Professor John Lopatka has made an interesting scholarly contribution to debate in his article A Comment on the Antitrust Analysis of Reverse Payment Patent Settlements Through the Lens of the Hand Formula, 79 Tulane Law review 235 (2004). Professor Lopatka recommends that courts apply a benefit-cost analysis of the settlements separate from an inquiry into patent validity. He describes his approach as follows:
"In this adaptation, the variables of the Hand formula have the following meanings:
B =The marginal social cost of an alternative to a reverse payment settlement.
P =The probability of loss.
L =The deadweight loss in allocative efficiency caused by an unlawful restraint on competition.
Some implications of these definitions bear emphasis. The relevant cost of a precaution is social cost.

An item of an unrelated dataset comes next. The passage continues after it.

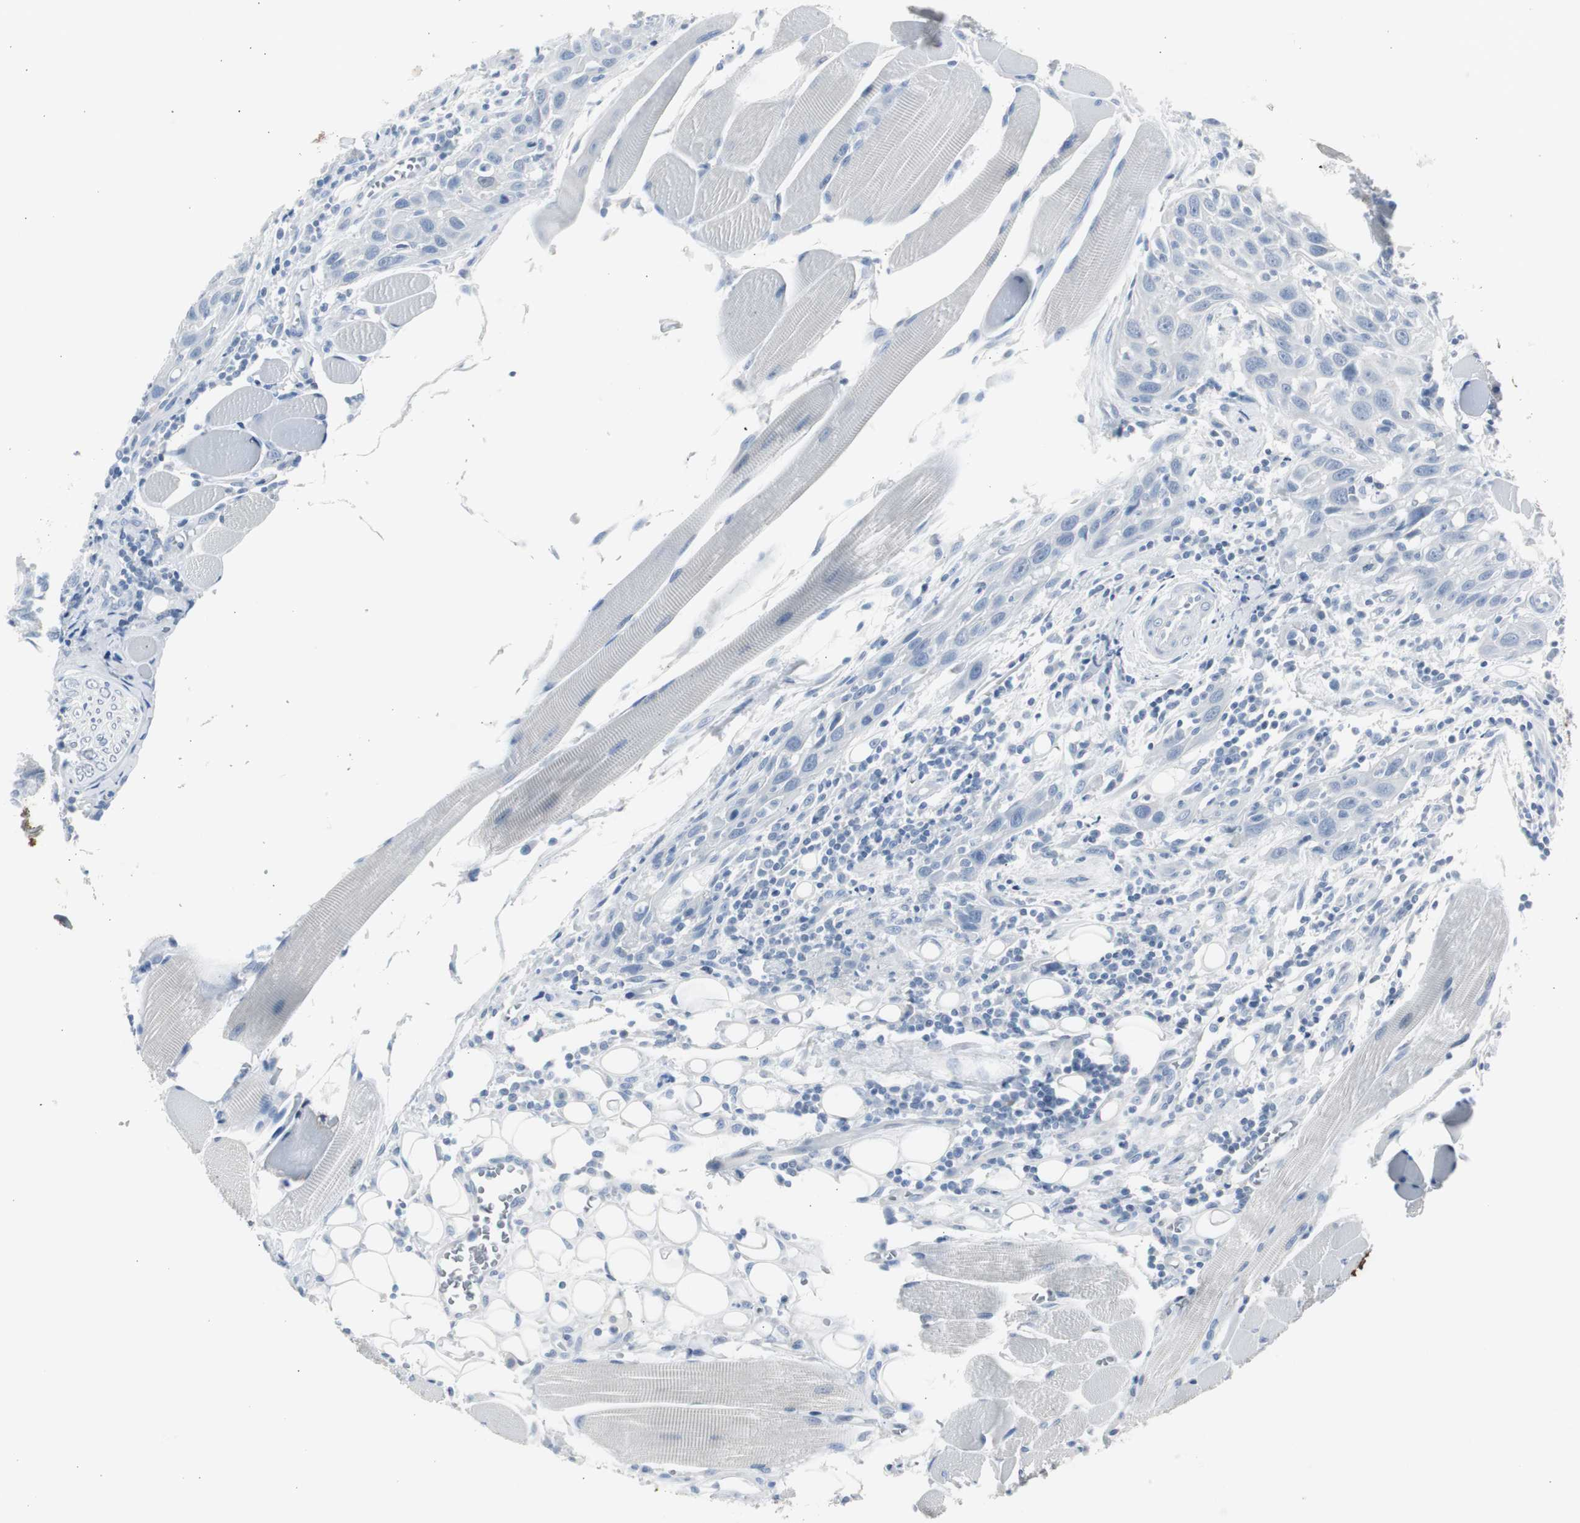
{"staining": {"intensity": "negative", "quantity": "none", "location": "none"}, "tissue": "head and neck cancer", "cell_type": "Tumor cells", "image_type": "cancer", "snomed": [{"axis": "morphology", "description": "Squamous cell carcinoma, NOS"}, {"axis": "topography", "description": "Oral tissue"}, {"axis": "topography", "description": "Head-Neck"}], "caption": "IHC photomicrograph of squamous cell carcinoma (head and neck) stained for a protein (brown), which displays no expression in tumor cells.", "gene": "S100A7", "patient": {"sex": "female", "age": 50}}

Purely private cost, in the form of lost monopoly profits from an illegal combination, is excluded because it does not represent a social cost. Moreover, cost should be understood in the conventional economic sense of opportunity cost: the full cost of socially valuable opportunities forgone, including productive efficiencies, by use of the alternative under consideration instead of a reverse payment settlement. A reduction in efficiency is both a social cost and a private cost; the avoidance of that cost by use of the reverse payment settlement represents a cognizable private benefit, in contrast to monopoly profits, which are an incognizable private benefit. The relevant loss in allocative efficiency consists solely of that loss attributable to an unlawful restraint of trade, as defined under the antitrust laws. A deadweight loss, which for most purposes can be understood as a consumer welfare loss, brought about by the exploitation of intellectual property rights established in the patent law is not included in L. Antitrust law does not condemn practices that produce only this kind of loss."
Professor Loptaka's approach is effectively a modified rule of reason approach with focus on the benefits and costs of settlement on the market for the drug. His approach is applied to the 2003 amendments to the Hatch-Waxman Act which placed limits on these settlements and the exclusivity to a generic manufacturer that receives FDA approval:
"The amendments, therefore, greatly reduce the potential for joint exclusion, but they neither eliminate that potential entirely nor eliminate the possibility of collusion. The first generic has seventy-five days after the patent dispute is definitively resolved against the pioneer to protect its right to generic exclusivity, and then that exclusivity will last for 180 days. Therefore at a minimum, other generics can be excluded for seventy-five days. Further, the subsequent 180-day period of exclusivity may not be characterized by vigorous competition between the pioneer and the first generic. For example, the first generic might be able to begin marketing its drug, then stop, thereby preserving the ability to prohibit additional entry despite not in fact competing. Or it might be able to satisfy its commercial marketing obligations under the act through token production. The pioneer and first generic, therefore, may be able to prevent other generics from entering the market for at least 255 days, while not seriously competing against one another. As a technical matter, any anticompetitive impediment to entry should be reflected in L. More generally, strategic agreements between potential competitors that impair competition by other firms translate into a social loss that deserves to be taken into account in L."